GOLD
Gold prices dropped during early Wednesday trading, falling more than 1.5% in relation to the maximum touched on Monday. The panic that hit investors after the collapse of SVB has abated, while US inflation numbers released yesterday painted a mixed image, with lower headline CPI but a higher-than-expected month-on-month core reading. Against this background treasury yields rose and the US dollar found support. The markets moved to reprice-in some of the Federal Reserve’s hawkishness that had been discounted when the stability of the financial system seemed to be at risk, halting the rush to the safe but non-yielding gold.

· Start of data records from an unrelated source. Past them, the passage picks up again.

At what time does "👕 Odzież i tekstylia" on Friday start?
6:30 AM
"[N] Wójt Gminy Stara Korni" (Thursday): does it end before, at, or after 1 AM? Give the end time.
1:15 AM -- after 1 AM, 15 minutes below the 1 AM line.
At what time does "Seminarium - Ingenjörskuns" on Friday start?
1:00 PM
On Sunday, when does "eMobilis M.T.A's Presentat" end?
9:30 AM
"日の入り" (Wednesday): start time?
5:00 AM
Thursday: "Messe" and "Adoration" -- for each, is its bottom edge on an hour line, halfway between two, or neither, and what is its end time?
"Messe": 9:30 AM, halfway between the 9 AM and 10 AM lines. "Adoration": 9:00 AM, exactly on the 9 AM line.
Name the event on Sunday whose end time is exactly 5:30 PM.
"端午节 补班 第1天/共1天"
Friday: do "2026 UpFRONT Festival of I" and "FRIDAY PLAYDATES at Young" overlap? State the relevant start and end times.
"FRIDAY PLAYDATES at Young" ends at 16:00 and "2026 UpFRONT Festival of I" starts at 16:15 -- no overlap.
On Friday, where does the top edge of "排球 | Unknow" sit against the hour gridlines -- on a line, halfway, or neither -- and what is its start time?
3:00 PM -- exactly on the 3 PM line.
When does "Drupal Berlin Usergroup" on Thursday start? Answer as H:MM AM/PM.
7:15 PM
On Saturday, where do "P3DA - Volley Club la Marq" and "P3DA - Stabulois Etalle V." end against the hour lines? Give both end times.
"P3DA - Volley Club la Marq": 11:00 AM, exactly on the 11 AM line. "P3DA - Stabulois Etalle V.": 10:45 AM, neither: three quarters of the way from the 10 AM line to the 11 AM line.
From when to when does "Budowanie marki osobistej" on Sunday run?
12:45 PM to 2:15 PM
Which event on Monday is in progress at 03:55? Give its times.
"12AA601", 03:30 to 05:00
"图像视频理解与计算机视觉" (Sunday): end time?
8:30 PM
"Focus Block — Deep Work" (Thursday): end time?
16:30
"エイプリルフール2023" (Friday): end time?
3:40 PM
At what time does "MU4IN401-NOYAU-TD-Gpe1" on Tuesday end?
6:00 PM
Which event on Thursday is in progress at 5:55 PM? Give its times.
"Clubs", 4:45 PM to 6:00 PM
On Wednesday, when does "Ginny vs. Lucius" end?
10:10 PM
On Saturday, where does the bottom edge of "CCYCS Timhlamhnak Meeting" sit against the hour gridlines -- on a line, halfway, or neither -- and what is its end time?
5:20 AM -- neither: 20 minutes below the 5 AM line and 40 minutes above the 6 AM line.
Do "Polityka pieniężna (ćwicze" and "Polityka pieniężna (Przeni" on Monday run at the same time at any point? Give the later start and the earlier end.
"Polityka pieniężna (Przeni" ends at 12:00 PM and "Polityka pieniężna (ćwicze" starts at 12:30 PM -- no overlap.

Ricardo Evangelista – Senior Analyst, ActivTrades
Source: ActivTrader
EUROPEAN SHARES
European markets pared some of yesterday’s gains as market sentiment remains under pressure from a blurry short to mid-term outlook for stocks. Today’s appetite for riskier assets has been dented after traders saw poor industrial production figures from China, sending benchmarks slightly lower everywhere in the Eurozone. Overall market sentiment remains fragile this week as investors struggle to assess the inflation and monetary situation, especially after the collapse of SVB sparked fears of a systemic risk due to higher borrowing costs.
The STOXX-50 index is being led down by financials and energy shares, with most sectors also trading in red territory, as a corrective move following yesterday’s surge.
The situation isn’t reassuring from a technical point of view as the market has broken-out of its bullish trendline and failed to go back above the 4,200.0pts mark yesterday. The situation may become even more dangerous If prices continue to drop and break the 4,070.0pts level (23.6% Fibonacci ratio) as this would open the door to a deeper correction towards 3,910.0pts (38.2%) and 3,780.0pts (50%).